Take every line from the data that has the word "assign" in it.

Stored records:
===

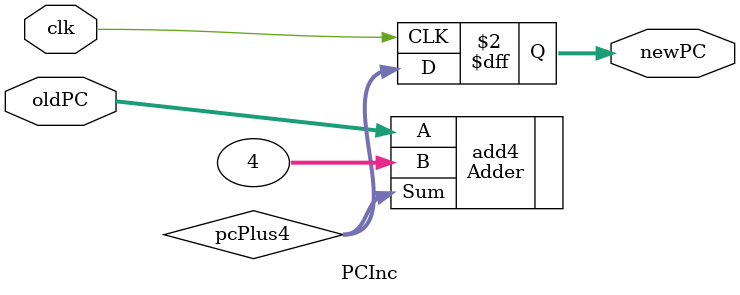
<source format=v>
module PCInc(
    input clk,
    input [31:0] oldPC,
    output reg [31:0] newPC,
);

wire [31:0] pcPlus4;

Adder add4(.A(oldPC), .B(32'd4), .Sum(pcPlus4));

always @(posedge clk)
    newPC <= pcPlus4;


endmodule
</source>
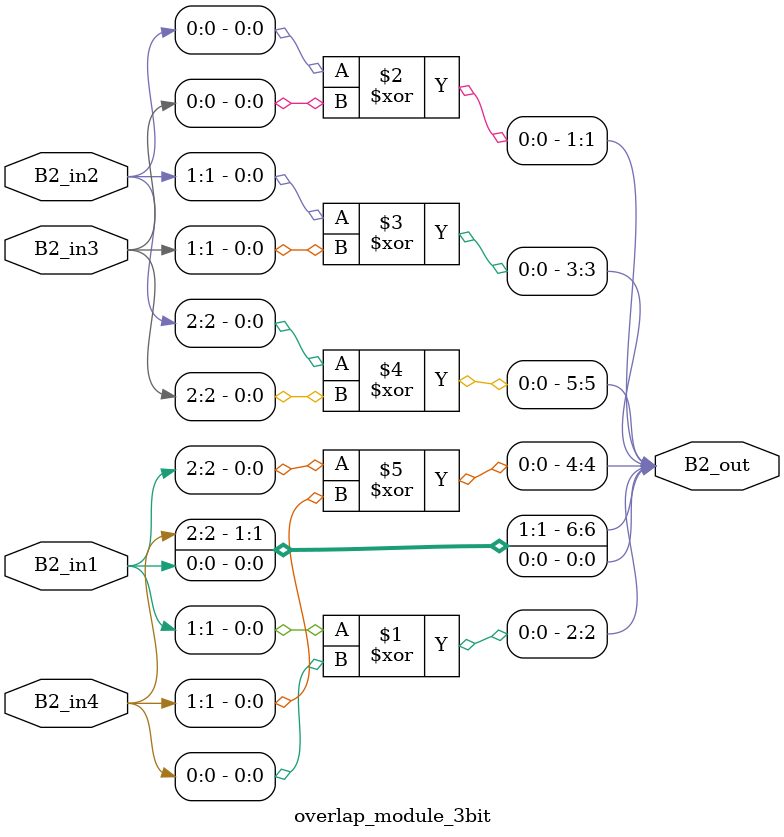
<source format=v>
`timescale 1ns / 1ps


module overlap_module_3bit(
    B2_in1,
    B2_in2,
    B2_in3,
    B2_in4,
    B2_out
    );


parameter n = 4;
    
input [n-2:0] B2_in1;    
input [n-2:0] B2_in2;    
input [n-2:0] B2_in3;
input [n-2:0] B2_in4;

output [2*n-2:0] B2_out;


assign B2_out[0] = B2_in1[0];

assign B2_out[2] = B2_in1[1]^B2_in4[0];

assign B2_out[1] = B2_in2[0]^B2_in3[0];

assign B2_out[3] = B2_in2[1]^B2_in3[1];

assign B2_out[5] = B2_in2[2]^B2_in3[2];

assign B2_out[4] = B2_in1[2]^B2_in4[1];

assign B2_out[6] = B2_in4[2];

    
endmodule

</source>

===

◆ RESPONSE BOX
assign B2_out[0] = B2_in1[0];
assign B2_out[2] = B2_in1[1]^B2_in4[0];
assign B2_out[1] = B2_in2[0]^B2_in3[0];
assign B2_out[3] = B2_in2[1]^B2_in3[1];
assign B2_out[5] = B2_in2[2]^B2_in3[2];
assign B2_out[4] = B2_in1[2]^B2_in4[1];
assign B2_out[6] = B2_in4[2];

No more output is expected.